Il Falsario
Alla festa del cinema di Roma c’è un film godibile, in cui l’arte c’entra, anche se non nella maniera più ortodossa, ed è “Il Falsario”, di Stefano Lodovichi, scritto da Sandro Petraglia, protagonista Pietro Castellitto.
Il film è ispirato al veramente esistito Antonio Chichiarelli, detto Toni, artista vissuto a Roma tra gli Anni ’70 e ’80, arrivato dalla provincia nel 1976 e diventato il più grande di tutti i falsari, grazie all’incontro con una gallerista ambiziosa, poi anche sua compagna di vita, che dalla borgata si fece strada nella Roma bene.
Il film fa riflettere sull’importanza del talento e della sua dilapidazione, sul legame tra etica e capacità creative, su quanto cultura ed educazione possano concorrere a fare di un potenzialmente dotato, un artista compiuto, talento purtroppo sprecato nel personaggio de “Il falsario”.
Peteter Huria’s Day
Il film nasce da un atto mancato: un’intervista mai pubblicata al fotografo Peter Hujar, realizzata nel dicembre 1974 dalla scrittrice Linda Rosenkratz per un libro in cui chiedeva ai suoi amici – tutti legati al circuito artistico della New York degli anni Settanta – di raccontare la loro ultima giornata. “Ho come l’impressione di non fare niente tutto il giorno, perciò vi chiedo com’è stata la vostra ultima giornata per capire cosa fate” è l’intenzione programmatica di una delle autrici fondamentali della non-fiction americana.

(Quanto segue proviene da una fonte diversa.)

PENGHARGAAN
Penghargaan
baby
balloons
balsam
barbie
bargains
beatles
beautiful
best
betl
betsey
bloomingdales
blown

Il volume non si fece, la registrazione di quella giornata andò perduta, finché una trascrizione è riemersa quasi mezzo secolo dopo negli archivi di Hujar e pubblicata nel libro Peter Hujar’s Day, da cui appunto il film di Ira Sachs.
L’enigma Velasquez
L’enigma Velázquez” è riferito sia al documentario del 2025 di Stéphane Sorlat, sia ai misteri intrinseci nell’opera del pittore spagnolo, in particolare nel suo capolavoro Las Meninas. Il documentario esplora la complessità del pittore, la sua influenza sull’arte moderna e la ragione per cui, nonostante l’ammirazione di molti artisti, è rimasto ai margini della memoria collettiva.
Il film indaga la vita, l’opera e l’eredità del pittore, mettendo in luce come la sua arte, caratterizzata da maestria del fuori campo e della “mise en abyme”, abbia influenzato artisti successivi come Manet e Dalí.
Las Meninas del 1656 è considerato il capolavoro di Velasquez e solleva enigmi a causa del suo gioco di sguardi, prospettive e l’uso dello specchio. Lo specchio riflette il re e la regina, ma non è chiaro se Velázquez li stia dipingendo o se lo specchio mostri semplicemente il dipinto a cui il pittore sta lavorando.
Il documentario cerca di comprendere perché un artista così geniale non sia universalmente conosciuto, come accade a molti altri non sempre giustificatamente.